There’s no way around it. When babies and young children are riding in a car, they must be secured in a car seat. Unfortunately, this safety protection comes with toxic chemical exposure.
Though we all want our children to be in properly installed car seats for vital crash protection, we also want those seats to be free from toxicity.
There’s a new study on toxic chemicals in children’s car seats. This is the sixth study of its kind since 2006. Leading environmental scientists at the Ecology Center said that this year’s findings were an improvement from previous years, however there are still toxic chemicals found in the textile fabric of car seats.

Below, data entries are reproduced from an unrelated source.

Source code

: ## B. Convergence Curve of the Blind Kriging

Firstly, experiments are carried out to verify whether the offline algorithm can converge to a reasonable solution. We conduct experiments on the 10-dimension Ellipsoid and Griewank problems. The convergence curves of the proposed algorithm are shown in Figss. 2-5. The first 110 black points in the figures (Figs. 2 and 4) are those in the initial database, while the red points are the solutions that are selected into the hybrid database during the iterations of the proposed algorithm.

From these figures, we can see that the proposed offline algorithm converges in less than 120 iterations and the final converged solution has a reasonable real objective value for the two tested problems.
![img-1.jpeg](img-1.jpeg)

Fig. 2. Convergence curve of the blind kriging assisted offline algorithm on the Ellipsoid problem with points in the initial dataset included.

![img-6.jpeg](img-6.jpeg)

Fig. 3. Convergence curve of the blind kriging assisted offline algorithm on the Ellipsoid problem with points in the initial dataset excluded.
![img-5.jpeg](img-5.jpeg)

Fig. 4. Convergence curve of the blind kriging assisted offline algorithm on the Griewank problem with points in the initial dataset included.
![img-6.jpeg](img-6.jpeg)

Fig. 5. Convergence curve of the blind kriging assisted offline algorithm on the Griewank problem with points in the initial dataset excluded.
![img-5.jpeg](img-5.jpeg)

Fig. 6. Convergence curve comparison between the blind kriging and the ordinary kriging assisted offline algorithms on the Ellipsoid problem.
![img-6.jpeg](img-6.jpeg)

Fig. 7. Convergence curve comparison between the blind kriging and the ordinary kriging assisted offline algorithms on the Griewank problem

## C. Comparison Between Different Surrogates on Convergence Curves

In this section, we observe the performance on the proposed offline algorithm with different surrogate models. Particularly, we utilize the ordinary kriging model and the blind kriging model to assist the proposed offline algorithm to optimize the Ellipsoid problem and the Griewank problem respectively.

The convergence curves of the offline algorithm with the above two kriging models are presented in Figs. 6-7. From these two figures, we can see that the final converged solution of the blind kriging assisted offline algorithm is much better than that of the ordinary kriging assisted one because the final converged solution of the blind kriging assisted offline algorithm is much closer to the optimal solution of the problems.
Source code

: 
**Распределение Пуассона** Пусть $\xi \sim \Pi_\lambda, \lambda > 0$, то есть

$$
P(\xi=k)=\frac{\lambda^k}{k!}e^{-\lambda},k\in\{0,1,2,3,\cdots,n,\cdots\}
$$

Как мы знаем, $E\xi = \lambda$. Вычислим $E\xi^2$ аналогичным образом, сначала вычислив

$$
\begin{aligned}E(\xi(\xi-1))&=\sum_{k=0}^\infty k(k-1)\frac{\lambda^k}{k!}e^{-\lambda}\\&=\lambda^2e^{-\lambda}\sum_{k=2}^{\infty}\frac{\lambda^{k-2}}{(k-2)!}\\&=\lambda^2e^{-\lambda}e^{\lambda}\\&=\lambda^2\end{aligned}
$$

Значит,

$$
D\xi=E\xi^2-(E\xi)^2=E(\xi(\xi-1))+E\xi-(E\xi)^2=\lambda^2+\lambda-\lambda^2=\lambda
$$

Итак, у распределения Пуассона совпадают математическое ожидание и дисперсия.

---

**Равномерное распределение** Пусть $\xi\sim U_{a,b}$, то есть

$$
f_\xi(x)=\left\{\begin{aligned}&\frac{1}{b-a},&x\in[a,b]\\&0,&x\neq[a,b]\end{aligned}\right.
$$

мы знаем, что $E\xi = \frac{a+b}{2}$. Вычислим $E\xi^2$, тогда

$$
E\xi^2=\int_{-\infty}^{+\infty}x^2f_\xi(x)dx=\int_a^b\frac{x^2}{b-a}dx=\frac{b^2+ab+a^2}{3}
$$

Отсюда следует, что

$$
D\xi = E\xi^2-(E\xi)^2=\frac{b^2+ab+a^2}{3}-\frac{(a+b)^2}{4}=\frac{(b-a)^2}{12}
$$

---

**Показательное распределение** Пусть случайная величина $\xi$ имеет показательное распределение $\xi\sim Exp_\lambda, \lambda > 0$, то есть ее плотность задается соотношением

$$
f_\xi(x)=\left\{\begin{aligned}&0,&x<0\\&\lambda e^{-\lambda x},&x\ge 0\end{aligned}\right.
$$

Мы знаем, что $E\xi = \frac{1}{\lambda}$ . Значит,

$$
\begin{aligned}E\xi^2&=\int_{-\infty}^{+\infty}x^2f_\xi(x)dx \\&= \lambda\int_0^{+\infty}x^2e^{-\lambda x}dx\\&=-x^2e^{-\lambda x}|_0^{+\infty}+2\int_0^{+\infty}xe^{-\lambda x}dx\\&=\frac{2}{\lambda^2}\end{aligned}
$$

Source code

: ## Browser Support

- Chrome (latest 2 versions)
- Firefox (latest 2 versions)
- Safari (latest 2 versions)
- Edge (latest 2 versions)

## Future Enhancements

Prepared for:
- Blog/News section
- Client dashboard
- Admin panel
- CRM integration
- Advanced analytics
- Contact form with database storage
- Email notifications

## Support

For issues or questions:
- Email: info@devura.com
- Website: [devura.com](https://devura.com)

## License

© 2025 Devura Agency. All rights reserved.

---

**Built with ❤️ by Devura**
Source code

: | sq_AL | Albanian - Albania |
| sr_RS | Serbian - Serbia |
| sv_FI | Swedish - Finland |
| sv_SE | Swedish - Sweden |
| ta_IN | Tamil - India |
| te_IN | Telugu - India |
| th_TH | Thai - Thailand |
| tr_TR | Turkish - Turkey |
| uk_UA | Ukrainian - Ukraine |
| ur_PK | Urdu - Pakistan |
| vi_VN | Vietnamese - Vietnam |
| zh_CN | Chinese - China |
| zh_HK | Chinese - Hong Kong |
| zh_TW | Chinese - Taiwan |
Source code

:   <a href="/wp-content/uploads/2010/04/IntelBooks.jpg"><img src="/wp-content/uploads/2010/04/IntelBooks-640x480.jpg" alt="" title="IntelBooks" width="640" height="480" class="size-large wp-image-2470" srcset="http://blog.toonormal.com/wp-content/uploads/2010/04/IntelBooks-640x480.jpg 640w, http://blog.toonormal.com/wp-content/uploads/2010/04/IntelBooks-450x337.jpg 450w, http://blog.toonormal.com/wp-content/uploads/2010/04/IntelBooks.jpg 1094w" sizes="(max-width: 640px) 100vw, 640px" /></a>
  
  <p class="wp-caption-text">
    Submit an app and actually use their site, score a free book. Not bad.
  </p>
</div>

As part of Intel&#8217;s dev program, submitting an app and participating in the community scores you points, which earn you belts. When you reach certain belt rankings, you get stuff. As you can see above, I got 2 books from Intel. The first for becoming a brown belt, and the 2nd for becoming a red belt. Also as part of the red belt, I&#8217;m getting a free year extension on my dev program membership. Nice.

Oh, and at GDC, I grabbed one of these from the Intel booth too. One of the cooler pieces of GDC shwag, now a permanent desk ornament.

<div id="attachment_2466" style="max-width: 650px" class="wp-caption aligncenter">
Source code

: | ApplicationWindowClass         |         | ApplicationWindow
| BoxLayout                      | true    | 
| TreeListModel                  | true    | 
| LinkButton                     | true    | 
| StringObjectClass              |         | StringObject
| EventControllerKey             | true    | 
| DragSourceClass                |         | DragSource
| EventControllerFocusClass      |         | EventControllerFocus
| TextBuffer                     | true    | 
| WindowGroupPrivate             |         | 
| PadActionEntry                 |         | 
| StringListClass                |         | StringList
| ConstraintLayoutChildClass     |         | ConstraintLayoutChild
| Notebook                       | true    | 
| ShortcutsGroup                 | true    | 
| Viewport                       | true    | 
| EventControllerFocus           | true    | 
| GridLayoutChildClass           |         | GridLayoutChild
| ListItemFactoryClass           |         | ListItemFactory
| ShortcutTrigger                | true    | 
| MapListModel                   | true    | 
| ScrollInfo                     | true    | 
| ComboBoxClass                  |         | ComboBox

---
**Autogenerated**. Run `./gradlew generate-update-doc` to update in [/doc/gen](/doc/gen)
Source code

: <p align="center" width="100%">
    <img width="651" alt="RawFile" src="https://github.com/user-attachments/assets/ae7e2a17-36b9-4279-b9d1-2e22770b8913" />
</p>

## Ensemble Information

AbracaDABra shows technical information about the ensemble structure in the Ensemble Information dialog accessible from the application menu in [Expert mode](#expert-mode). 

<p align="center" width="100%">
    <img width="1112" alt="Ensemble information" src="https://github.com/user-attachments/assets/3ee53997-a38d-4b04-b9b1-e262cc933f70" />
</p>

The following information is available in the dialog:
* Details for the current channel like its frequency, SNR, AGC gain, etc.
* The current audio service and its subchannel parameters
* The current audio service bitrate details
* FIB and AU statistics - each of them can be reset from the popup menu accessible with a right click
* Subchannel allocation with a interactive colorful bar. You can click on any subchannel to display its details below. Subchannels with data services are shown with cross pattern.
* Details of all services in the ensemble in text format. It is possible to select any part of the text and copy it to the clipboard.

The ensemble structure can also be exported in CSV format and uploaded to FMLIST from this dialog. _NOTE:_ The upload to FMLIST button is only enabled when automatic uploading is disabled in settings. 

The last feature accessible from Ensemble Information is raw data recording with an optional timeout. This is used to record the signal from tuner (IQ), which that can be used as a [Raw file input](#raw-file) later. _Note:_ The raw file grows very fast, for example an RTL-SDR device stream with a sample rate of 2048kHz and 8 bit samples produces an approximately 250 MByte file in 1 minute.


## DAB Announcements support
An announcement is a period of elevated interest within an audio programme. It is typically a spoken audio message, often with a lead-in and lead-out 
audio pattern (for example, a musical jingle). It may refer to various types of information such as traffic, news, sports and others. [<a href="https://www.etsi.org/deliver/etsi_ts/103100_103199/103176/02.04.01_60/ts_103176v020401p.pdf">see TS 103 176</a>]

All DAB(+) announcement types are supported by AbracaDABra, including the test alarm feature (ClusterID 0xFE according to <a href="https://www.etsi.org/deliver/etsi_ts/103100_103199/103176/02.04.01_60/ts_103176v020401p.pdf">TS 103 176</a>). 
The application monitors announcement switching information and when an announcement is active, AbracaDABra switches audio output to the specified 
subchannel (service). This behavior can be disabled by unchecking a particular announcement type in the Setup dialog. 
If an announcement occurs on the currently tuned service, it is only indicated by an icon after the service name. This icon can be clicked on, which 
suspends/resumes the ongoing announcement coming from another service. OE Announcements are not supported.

This year’s study focuses particularly on flame retardants (FRs), which continue to be used despite there being no data showing they provide a fire safety benefit to children. Rather, they put babies and young children in close contact with chemical additives known to be carcinogens, hormone disruptors and developmental toxicants.
Babies are the most vulnerable population in terms of exposure to chemicals, since their systems are still developing. They often spend quite a bit of time sitting or sleeping in car seats, either in the car or when taken out of the car.
Fifteen infant and toddler car seats purchased in 2016 were tested, including two from the United Kingdom, by the following manufacturers: BabyTrend, Britax, Chicco, Clek, Cosco, Diono, Evenflo, Graco, Joie, Maxi-Cosi, Nuna, Orbit, Recaro, and Safety 1st; and a 2017-model car seat from UPPAbaby. A database with full results and ranking of the 2016 tested seats, as well as previous years, is available at www.HealthyStuff.org.
Aside from the UPPAbaby car seat, fire retardants were found in all of the car seats that were tested. Of those the Britax and Maxi-Cosi were ranked the healthiest as they did not contain any brominated flame retardants (BFR’s)
Most car seats still contain brominated flame retardants (BRF’s). This is concerning as brominated chemicals are typically persistent, continue to accumulate and are often toxic. Alternatives to BFR’s have not been tested for toxicity. Though some manufacturers have stopped using some flame retardants with know hazards, the healthy effects of many of the substitutes are unknown.
Organic car seat covers might help, if they are truly made of non-toxic materials, but they are not a complete answer. Fabric covers will not completely block toxicity. But an organic, non-toxic cover will at least put some healthy padding between the chemicals and your baby.
The good news is that the first-ever flame retardant-free car seat is coming in the Spring of 2017 (March), produced by UPPAbaby. The “Henry”, a new infant car seat in their “Mesa” line, leaves out chemical fire retardants in favor of a wool blend to meet regulations and flammability standards.
Vital crash protection and free from toxicity!